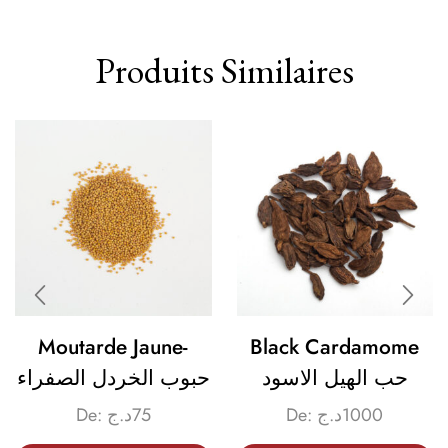
Produits Similaires
Moutarde Jaune-
Black Cardamome
حب الهيل الاسود
حبوب الخردل الصفراء
De:
د.ج
75
De:
د.ج
1000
==========
The output should consist only of the lines from the one with "Black Cardamome" through the final line of the records above, exactly.

Black Cardamome
حب الهيل الاسود
حبوب الخردل الصفراء
De:
د.ج
75
De:
د.ج
1000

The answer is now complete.